A: Yes - if the system boundaries are well chosen, and services well monitored, this can be one of the advantages. But scale, performance, and load capacity are all pretty well entangled concepts. The distributed nature of microservices comes with a latency performance penalty. Making the assumption you can compensate for this latency by scaling out capacity can be a very expensive misconception. An excellent counter-example that shows how scaling up, not out, with a focus on performance as a response to demand load is Stack Overflow’s approach to scale.
Concluding thoughts and large org teams
Most of the above are just good things to do, and are largely orthogonal to microservices adoption. Sometimes people will look to use microservices as a way to goad themselves to do the right thing - like signing up for gym membership so that the guilt of the monthly bill will force you to workout. But doing this risks a misguided motivation that hampers effective adoption adoption, or worse, can lead to outright absence of care if people assume that “we use microservices, so this takes care of X for us automatically for free”. There is also a tendency for teams to embrace complexity prematurely (instead of defending simplicity), and to assume that using microservices and the assorted trappings is a sign of sophistication in a form of microservice envy. With microservices first, many of the above suggestions that contribute to the microservices premium need to be sorted out up-front. But if you start with a monolith - some of the above can be put in place in phases and iterations, allowing the team more cycles for the more precious product development early on.

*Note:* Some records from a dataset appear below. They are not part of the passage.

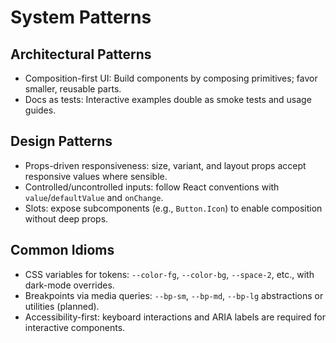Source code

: # System Patterns

## Architectural Patterns

- Composition-first UI: Build components by composing primitives; favor smaller, reusable parts.
- Docs as tests: Interactive examples double as smoke tests and usage guides.

## Design Patterns

- Props-driven responsiveness: size, variant, and layout props accept responsive values where sensible.
- Controlled/uncontrolled inputs: follow React conventions with `value`/`defaultValue` and `onChange`.
- Slots: expose subcomponents (e.g., `Button.Icon`) to enable composition without deep props.

## Common Idioms

- CSS variables for tokens: `--color-fg`, `--color-bg`, `--space-2`, etc., with dark-mode overrides.
- Breakpoints via media queries: `--bp-sm`, `--bp-md`, `--bp-lg` abstractions or utilities (planned).
- Accessibility-first: keyboard interactions and ARIA labels are required for interactive components.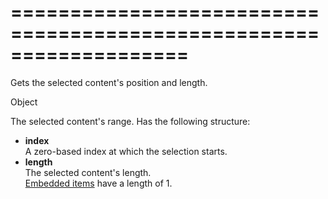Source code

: ===================================================================
===================================================================

<!--shortDescription-->
Gets the selected content's position and length.
<!--/shortDescription-->

<!--returnType-->Object<!--/returnType-->
<!--returnDescription-->
The selected content's range. Has the following structure:          

- **index**     
A zero-based index at which the selection starts.
- **length**    
 The selected content's length.             
 [Embedded items](/Documentation/ApiReference/UI_Widgets/dxHtmlEditor/Configuration/toolbar/items/#formatName/formats) have a length of 1. 
<!--/returnDescription-->

<!--fullDescription-->

<!--/fullDescription-->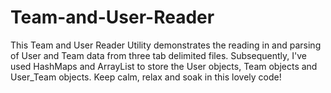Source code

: # Team-and-User-Reader
This Team and User Reader Utility demonstrates the reading in and parsing of User and Team data from three tab delimited files. Subsequently, I've used HashMaps and ArrayList to store the User objects, Team objects and User_Team objects. Keep calm, relax and soak in this lovely code! 
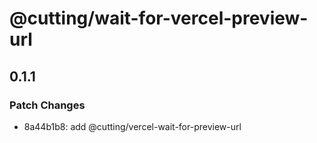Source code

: # @cutting/wait-for-vercel-preview-url

## 0.1.1
### Patch Changes

- 8a44b1b8: add @cutting/vercel-wait-for-preview-url
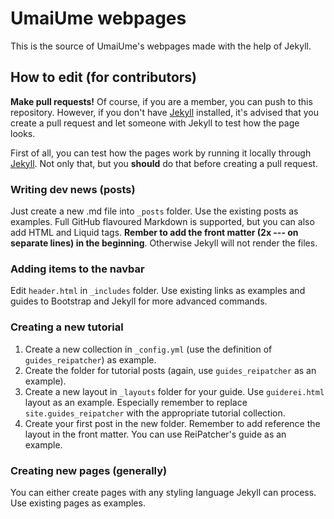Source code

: # UmaiUme webpages

This is the source of UmaiUme's webpages made with the help of Jekyll.

## How to edit (for contributors)

**Make pull requests!** Of course, if you are a member, you can push to this repository.
However, if you don't have [Jekyll](http://www.jekyllrb.com) installed, it's advised that you create a pull
request and let someone with Jekyll to test how the page looks.

First of all, you can test how the pages work by running it locally through [Jekyll](http://www.jekyllrb.com).
Not only that, but you **should** do that before creating a pull request.

### Writing dev news (posts)
Just create a new .md file into `_posts` folder. Use the existing posts as examples.
Full GitHub flavoured Markdown is supported, but you can also add HTML and Liquid tags.
**Rember to add the front matter (2x --- on separate lines) in the beginning**. Otherwise Jekyll will not render the files.

### Adding items to the navbar
Edit `header.html` in `_includes` folder. Use existing links as examples and guides to Bootstrap and Jekyll for more advanced commands.

### Creating a new tutorial
1. Create a new collection in `_config.yml` (use the definition of `guides_reipatcher`) as example.
2. Create the folder for tutorial posts (again, use `guides_reipatcher` as an example).
3. Create a new layout in `_layouts` folder for your guide. Use `guiderei.html` layout as an example. Especially remember to replace `site.guides_reipatcher` with the appropriate tutorial collection.
4. Create your first post in the new folder. Remember to add reference the layout in the front matter. You can use ReiPatcher's guide as an example.

### Creating new pages (generally)
You can either create pages with any styling language Jekyll can process. Use existing pages as examples.
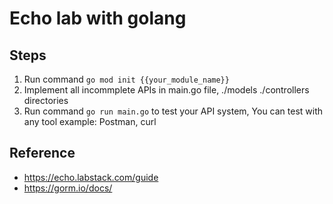 # Echo lab with golang

## Steps
1. Run command `go mod init {{your_module_name}}`
2. Implement all incommplete APIs in main.go file, ./models ./controllers directories
3. Run command `go run main.go` to test your API system, You can test with any tool example: Postman, curl

## Reference
- https://echo.labstack.com/guide
- https://gorm.io/docs/
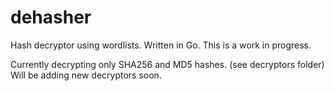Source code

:# dehasher

Hash decryptor using wordlists.  Written in Go.  This is a work in progress.

Currently decrypting only SHA256 and MD5 hashes. (see decryptors folder) Will be adding new decryptors soon.
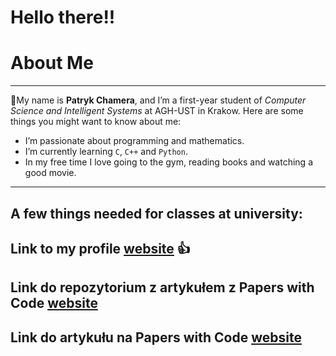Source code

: # Hello there!!
# About Me
---
👋My name is **Patryk Chamera**, and I’m a first-year student of *Computer Science and Intelligent Systems* at AGH-UST in Krakow. Here are some things you might want to know about me:

- I’m passionate about programming and mathematics.
- I’m currently learning  `C`, `C++` and `Python`.
- In my free time I love going to the gym, reading books and watching a good movie.
 ---


## A few things needed for classes at university:

## Link to my profile [website](https://xhamera1.github.io) 👍

## Link do repozytorium z artykułem z Papers with Code [website](https://github.com/xhamera1/Monkey_repozytorium_Papers_with_Code.git)
## Link do artykułu na Papers with Code  [website](https://paperswithcode.com/paper/monkey-image-resolution-and-text-label-are) 
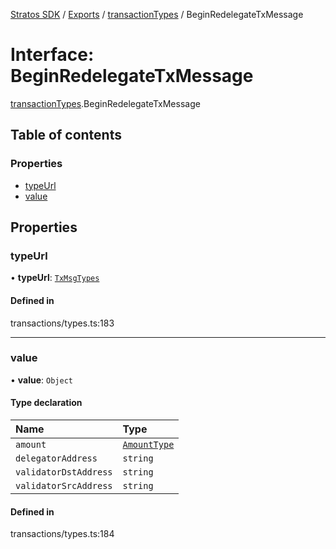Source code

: [Stratos SDK](../README.md) / [Exports](../modules.md) / [transactionTypes](../modules/transactionTypes.md) / BeginRedelegateTxMessage

# Interface: BeginRedelegateTxMessage

[transactionTypes](../modules/transactionTypes.md).BeginRedelegateTxMessage

## Table of contents

### Properties

- [typeUrl](transactionTypes.BeginRedelegateTxMessage.md#typeurl)
- [value](transactionTypes.BeginRedelegateTxMessage.md#value)

## Properties

### typeUrl

• **typeUrl**: [`TxMsgTypes`](../enums/transactionTypes.TxMsgTypes.md)

#### Defined in

transactions/types.ts:183

___

### value

• **value**: `Object`

#### Type declaration

| Name | Type |
| :------ | :------ |
| `amount` | [`AmountType`](transactionTypes.AmountType.md) |
| `delegatorAddress` | `string` |
| `validatorDstAddress` | `string` |
| `validatorSrcAddress` | `string` |

#### Defined in

transactions/types.ts:184
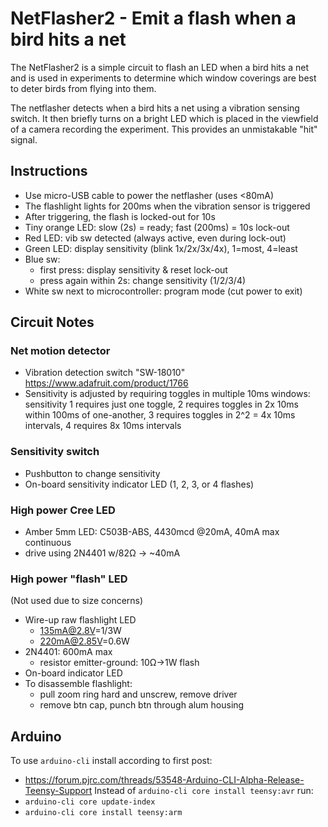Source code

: NetFlasher2 - Emit a flash when a bird hits a net
================================================

The NetFlasher2 is a simple circuit to flash an LED when a bird hits a net and is used
in experiments to determine which window coverings are best to deter birds from flying
into them.

The netflasher detects when a bird hits a net using a vibration sensing switch.
It then briefly turns on a bright LED which is placed in the viewfield of a camera
recording the experiment.
This provides an unmistakable "hit" signal.

Instructions
------------

- Use micro-USB cable to power the netflasher (uses <80mA)
- The flashlight lights for 200ms when the vibration sensor is triggered
- After triggering, the flash is locked-out for 10s
- Tiny orange LED: slow (2s) = ready; fast (200ms) = 10s lock-out
- Red LED: vib sw detected (always active, even during lock-out)
- Green LED: display sensitivity (blink 1x/2x/3x/4x), 1=most, 4=least
- Blue sw:
  - first press: display sensitivity & reset lock-out
  - press again within 2s: change sensitivity (1/2/3/4)
- White sw next to microcontroller: program mode (cut power to exit)

Circuit Notes
-------------

### Net motion detector

- Vibration detection switch "SW-18010" https://www.adafruit.com/product/1766
- Sensitivity is adjusted by requiring toggles in multiple 10ms windows: sensitivity 1
  requires just one toggle, 2 requires toggles in 2x 10ms within 100ms of one-another,
  3 requires toggles in 2^2 = 4x 10ms intervals, 4 requires 8x 10ms intervals 

### Sensitivity switch

- Pushbutton to change sensitivity
- On-board sensitivity indicator LED (1, 2, 3, or 4 flashes)

### High power Cree LED

- Amber 5mm LED: C503B-ABS, 4430mcd @20mA, 40mA max continuous
- drive using 2N4401 w/82Ω -> ~40mA

### High power "flash" LED

(Not used due to size concerns)

- Wire-up raw flashlight LED
  - 135mA@2.8V=1/3W
  - 220mA@2.85V=0.6W
- 2N4401: 600mA max
  - resistor emitter-ground: 10Ω->1W flash
- On-board indicator LED
- To disassemble flashlight:
  - pull zoom ring hard and unscrew, remove driver
  - remove btn cap, punch btn through alum housing

Arduino
-------

To use `arduino-cli` install according to first post:
- https://forum.pjrc.com/threads/53548-Arduino-CLI-Alpha-Release-Teensy-Support
Instead of `arduino-cli core install teensy:avr` run:
- `arduino-cli core update-index`
- `arduino-cli core install teensy:arm`
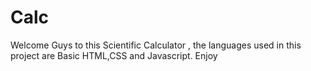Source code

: # Calc
Welcome Guys to this Scientific Calculator , the languages used in this project are Basic HTML,CSS and Javascript. Enjoy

How much of all this applies to teams in large, mature engineering organizations? This can vary and depends on a number of factors extant in the current environment. Is the domain very well understood? Is this the third rewrite of this system in 8 years - this time as microservices? Are there other teams and toolchains at the company already using microservices - being able to make use of mentors and existing infrastructure can reduce the burden of microservices uptake. Is this a new project with clean slate? Even in a large organization, operating like a startup has its advantages. Acting as a startup might mean starting with a monolith during the early days of a developing the product domain with low complexity and heavy refactoring. Do you have a larger engineering culture that contains some strong devops anti-patterns, such as rigid, infrequent release cycles - inability for developers to deploy, sluggish change management, etc? Break those down first, use microservices as a wedge if you must - but you can’t successfully use microservices if those points of friction are in place. Be very careful when “porting” to microservices. Strong couplings and nasty entanglement can easily follow a project if it aims to base a microservices port on a problematic (poorly modularized), overly complex monolith. The choice to start by just peeling off some things around the edges into microservices can work, but make sure you are not setting yourself up for copying poor domain boundaries by leaving an intractable core once all the low hanging outer layers are split off.

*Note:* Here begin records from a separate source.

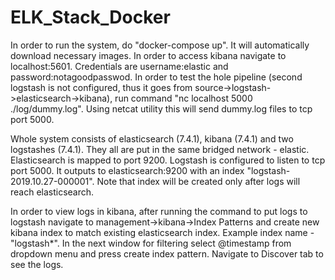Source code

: # ELK_Stack_Docker
In order to run the system, do "docker-compose up". It will automatically download necessary images. In order to access kibana navigate to localhost:5601. Credentials are username:elastic and password:notagoodpasswod. In order to test the hole pipeline (second logstash is not configured, thus it goes from source->logstash->elasticsearch->kibana), run command "nc localhost 5000 ./log/dummy.log". Using netcat utility this will send dummy.log files to tcp port 5000.


Whole system consists of elasticsearch (7.4.1), kibana (7.4.1) and two logstashes (7.4.1). They all are put in the same bridged network - elastic. Elasticsearch is mapped to port 9200. Logstash is configured to listen to tcp port 5000. It outputs to elasticsearch:9200 with an index "logstash-2019.10.27-000001". Note that index will be created only after logs will reach elasticsearch.

In order to view logs in kibana, after running the command to put logs to logstash navigate to management->kibana->Index Patterns and create new kibana index to match existing elasticsearch index. Example index name -  "logstash*". In the next window for filtering select @timestamp from dropdown menu and press create index pattern. Navigate to Discover tab to see the logs.
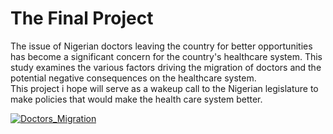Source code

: # The Final Project

The issue of Nigerian doctors leaving the country for better opportunities has become a significant concern for the country's healthcare system. 
This study examines the various factors driving the migration of doctors and the potential negative consequences on the healthcare system.  
This project i hope will serve as a wakeup call to the Nigerian legislature to make policies that would make the health care system better.

<div class='tableauPlaceholder' id='viz1683478525982' style='position: relative'><noscript><a href='#'><img alt='Doctors_Migration ' src='https:&#47;&#47;public.tableau.com&#47;static&#47;images&#47;Do&#47;Doctors_Migration&#47;Doctors_Migration&#47;1_rss.png' style='border: none' /></a></noscript><object class='tableauViz'  style='display:none;'><param name='host_url' value='https%3A%2F%2Fpublic.tableau.com%2F' /> <param name='embed_code_version' value='3' /> <param name='site_root' value='' /><param name='name' value='Doctors_Migration&#47;Doctors_Migration' /><param name='tabs' value='no' /><param name='toolbar' value='yes' /><param name='static_image' value='https:&#47;&#47;public.tableau.com&#47;static&#47;images&#47;Do&#47;Doctors_Migration&#47;Doctors_Migration&#47;1.png' /> <param name='animate_transition' value='yes' /><param name='display_static_image' value='yes' /><param name='display_spinner' value='yes' /><param name='display_overlay' value='yes' /><param name='display_count' value='yes' /><param name='language' value='en-US' /><param name='filter' value='publish=yes' /></object></div>                <script type='text/javascript'>                    var divElement = document.getElementById('viz1683478525982');                    var vizElement = divElement.getElementsByTagName('object')[0];                    vizElement.style.width='1016px';vizElement.style.height='991px';                    var scriptElement = document.createElement('script');                    scriptElement.src = 'https://public.tableau.com/javascripts/api/viz_v1.js';                    vizElement.parentNode.insertBefore(scriptElement, vizElement);                </script>

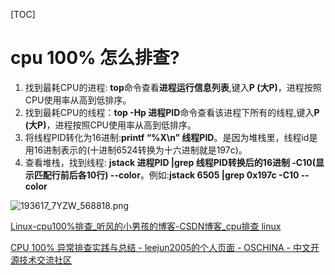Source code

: [TOC]

# cpu 100% 怎么排查?

1. 找到最耗CPU的进程: **top**命令查看**进程运行信息列表**,键入**P (大P)**，进程按照CPU使用率从高到低排序。
2. 找到最耗CPU的线程：**top -Hp 进程PID**命令查看该进程下所有的线程,键入**P (大P)**，进程按照CPU使用率从高到低排序。
3. 将线程PID转化为16进制:**printf “%X\n” 线程PID**。是因为堆栈里，线程id是用16进制表示的(十进制6524转换为十六进制就是197c)。
4. 查看堆栈，找到线程: **jstack 进程PID |grep 线程PID转换后的16进制 -C10(显示匹配行前后各10行) --color**。例如:**jstack 6505 |grep 0x197c -C10 --color**

![193617_7YZW_568818.png](https://static.oschina.net/uploads/space/2018/0105/193617_7YZW_568818.png)

[Linux-cpu100%排查_听风的小男孩的博客-CSDN博客_cpu排查 linux](https://blog.csdn.net/m0_37576340/article/details/104548624)

[CPU 100% 异常排查实践与总结 - leejun2005的个人页面 - OSCHINA - 中文开源技术交流社区](https://my.oschina.net/leejun2005/blog/1602482)
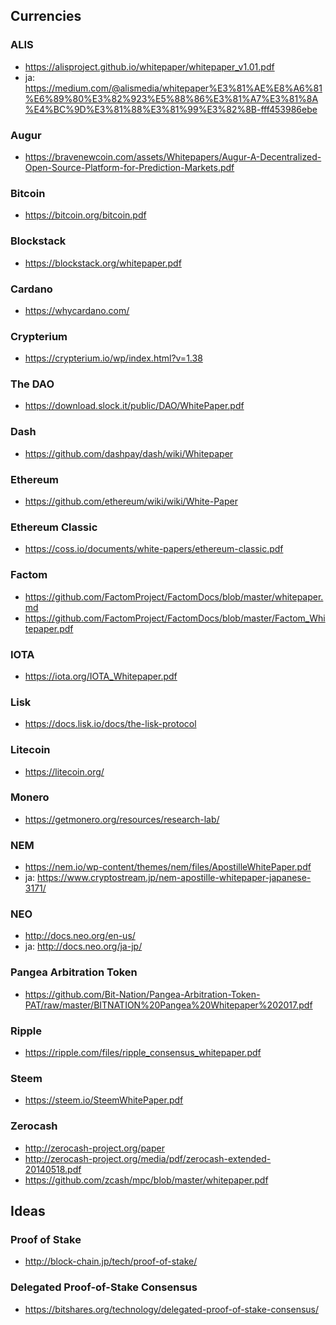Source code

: ## Currencies
### ALIS
- https://alisproject.github.io/whitepaper/whitepaper_v1.01.pdf
- ja:  https://medium.com/@alismedia/whitepaper%E3%81%AE%E8%A6%81%E6%89%80%E3%82%923%E5%88%86%E3%81%A7%E3%81%8A%E4%BC%9D%E3%81%88%E3%81%99%E3%82%8B-fff453986ebe
### Augur
- https://bravenewcoin.com/assets/Whitepapers/Augur-A-Decentralized-Open-Source-Platform-for-Prediction-Markets.pdf
### Bitcoin
- https://bitcoin.org/bitcoin.pdf
### Blockstack
- https://blockstack.org/whitepaper.pdf
### Cardano
- https://whycardano.com/
### Crypterium
- https://crypterium.io/wp/index.html?v=1.38
### The DAO
- https://download.slock.it/public/DAO/WhitePaper.pdf
### Dash
- https://github.com/dashpay/dash/wiki/Whitepaper
### Ethereum
- https://github.com/ethereum/wiki/wiki/White-Paper
### Ethereum Classic
- https://coss.io/documents/white-papers/ethereum-classic.pdf
### Factom
- https://github.com/FactomProject/FactomDocs/blob/master/whitepaper.md
- https://github.com/FactomProject/FactomDocs/blob/master/Factom_Whitepaper.pdf
### IOTA
- https://iota.org/IOTA_Whitepaper.pdf
### Lisk
- https://docs.lisk.io/docs/the-lisk-protocol
### Litecoin
- https://litecoin.org/
### Monero
- https://getmonero.org/resources/research-lab/
### NEM
- https://nem.io/wp-content/themes/nem/files/ApostilleWhitePaper.pdf
- ja: https://www.cryptostream.jp/nem-apostille-whitepaper-japanese-3171/
### NEO
- http://docs.neo.org/en-us/
- ja: http://docs.neo.org/ja-jp/
### Pangea Arbitration Token
- https://github.com/Bit-Nation/Pangea-Arbitration-Token-PAT/raw/master/BITNATION%20Pangea%20Whitepaper%202017.pdf
### Ripple
- https://ripple.com/files/ripple_consensus_whitepaper.pdf
### Steem
- https://steem.io/SteemWhitePaper.pdf
### Zerocash
- http://zerocash-project.org/paper
- http://zerocash-project.org/media/pdf/zerocash-extended-20140518.pdf
- https://github.com/zcash/mpc/blob/master/whitepaper.pdf

## Ideas
### Proof of Stake
- http://block-chain.jp/tech/proof-of-stake/
### Delegated Proof-of-Stake Consensus
- https://bitshares.org/technology/delegated-proof-of-stake-consensus/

"We should forget about small efficiencies, say about 97% of the time: premature optimization is the root of all evil. Yet we should not pass up our opportunities in that critical 3%" -Knuth, Donald (December 1974)
Similar to the pitfalls and reality of software optimization, teams should approach microservices with a good deal of caution, not shiny abandon. Don’t distract yourself at early stages from putting forth effort where it has the most value in building your application, but be thoughtful and plan for complexity by actively and intentionally developing good habits.